WHAT TO PRODUCE: In the profile of footballer Giovanni Lavrendi, on what date was his second return to A.C.R. Messina confirmed?
======== GIVEN PASSAGE
Giovanni Lavrendi

Personal information
- Full name: Giovanni Lavrendi
- Date of birth: 20 April 1986 (age 39)
- Place of birth: Cinquefrondi, Italy
- Height: 1.71 m (5 ft 7+1⁄2 in)
- Position: Midfielder

Team information
- Current team: Messina

Youth career
- 2002–2004: Reggina

Senior career*
- Years: Team / Apps / (Gls)
- 2004–2006: Trento / 54 / (3)
- 2006–2007: Vigor Lamezia / 7 / (0)
- 2007–2008: Mezzocorona / 14 / (1)
- 2008–2009: Trento / 18 / (0)
- 2009–2013: HinterReggio / 104 / (4)
- 2013: Vibonese / 6 / (0)
- 2013–2015: HinterReggio / 48 / (8)
- 2015–2016: Reggina / 34 / (2)
- 2016–2017: Palmese / 31 / (4)
- 2017–2018: Messina / 32 / (1)
- 2018–2019: Castrovillari / 32 / (1)
- 2019–: Messina / 14 / (0)

= Giovanni Lavrendi =

Italian footballer

Giovanni Lavrendi (born April 20, 1986) is an Italian footballer who plays as a midfielder for A.C.R. Messina.

==Career==
===Messina===
On 20 November 2019 it was confirmed, that Lavrendi for the second time had returned to Italian Serie D club A.C.R. Messina on a free transfer. He signed a deal for the rest of the season.
================
======== LISTED RECORDS
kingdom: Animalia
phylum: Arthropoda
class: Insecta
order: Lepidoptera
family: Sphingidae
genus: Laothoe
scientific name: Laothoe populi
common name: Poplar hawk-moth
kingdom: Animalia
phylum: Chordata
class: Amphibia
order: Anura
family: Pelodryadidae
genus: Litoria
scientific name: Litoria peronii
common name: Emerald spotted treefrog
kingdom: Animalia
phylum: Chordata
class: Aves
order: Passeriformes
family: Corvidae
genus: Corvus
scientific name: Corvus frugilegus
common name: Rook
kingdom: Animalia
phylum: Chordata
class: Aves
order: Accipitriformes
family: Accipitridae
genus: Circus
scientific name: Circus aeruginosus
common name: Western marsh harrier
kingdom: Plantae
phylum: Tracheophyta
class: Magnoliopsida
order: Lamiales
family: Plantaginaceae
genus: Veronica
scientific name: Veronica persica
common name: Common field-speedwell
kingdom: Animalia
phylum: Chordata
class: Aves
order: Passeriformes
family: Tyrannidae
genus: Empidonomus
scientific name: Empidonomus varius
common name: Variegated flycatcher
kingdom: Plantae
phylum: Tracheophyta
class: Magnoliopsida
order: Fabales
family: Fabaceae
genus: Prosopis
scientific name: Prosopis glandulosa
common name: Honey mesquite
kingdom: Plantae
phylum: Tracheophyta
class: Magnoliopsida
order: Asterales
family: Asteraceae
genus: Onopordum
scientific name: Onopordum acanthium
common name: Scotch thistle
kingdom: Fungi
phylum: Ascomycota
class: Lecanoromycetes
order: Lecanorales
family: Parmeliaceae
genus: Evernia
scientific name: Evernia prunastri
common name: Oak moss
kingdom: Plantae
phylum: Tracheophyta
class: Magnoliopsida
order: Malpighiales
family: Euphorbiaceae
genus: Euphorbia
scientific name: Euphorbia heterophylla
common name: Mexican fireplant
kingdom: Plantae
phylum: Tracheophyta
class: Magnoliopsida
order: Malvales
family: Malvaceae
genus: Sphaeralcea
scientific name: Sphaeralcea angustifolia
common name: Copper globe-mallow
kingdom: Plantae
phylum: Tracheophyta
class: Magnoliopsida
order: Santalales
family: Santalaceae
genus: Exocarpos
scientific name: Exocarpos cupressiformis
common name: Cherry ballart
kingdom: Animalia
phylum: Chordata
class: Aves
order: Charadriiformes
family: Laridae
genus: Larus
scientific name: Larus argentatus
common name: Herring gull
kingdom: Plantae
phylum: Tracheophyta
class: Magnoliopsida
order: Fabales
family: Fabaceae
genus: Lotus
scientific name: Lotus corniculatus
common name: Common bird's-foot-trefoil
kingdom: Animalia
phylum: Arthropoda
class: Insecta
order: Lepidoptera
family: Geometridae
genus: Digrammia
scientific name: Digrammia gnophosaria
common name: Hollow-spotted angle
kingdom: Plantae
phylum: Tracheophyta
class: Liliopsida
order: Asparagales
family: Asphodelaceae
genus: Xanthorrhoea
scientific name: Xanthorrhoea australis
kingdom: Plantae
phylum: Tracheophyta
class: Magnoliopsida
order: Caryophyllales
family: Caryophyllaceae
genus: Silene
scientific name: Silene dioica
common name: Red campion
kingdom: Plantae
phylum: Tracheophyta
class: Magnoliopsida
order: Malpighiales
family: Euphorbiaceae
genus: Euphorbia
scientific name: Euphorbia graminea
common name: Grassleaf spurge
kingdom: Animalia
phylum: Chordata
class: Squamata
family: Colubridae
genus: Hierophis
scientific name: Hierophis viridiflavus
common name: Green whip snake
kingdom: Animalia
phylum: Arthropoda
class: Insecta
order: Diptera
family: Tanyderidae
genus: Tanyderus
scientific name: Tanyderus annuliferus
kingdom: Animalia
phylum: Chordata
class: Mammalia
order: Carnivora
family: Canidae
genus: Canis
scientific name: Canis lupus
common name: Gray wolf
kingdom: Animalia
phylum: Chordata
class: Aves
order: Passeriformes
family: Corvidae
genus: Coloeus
================
PROBLEM SOLUTION: 20 November 2019.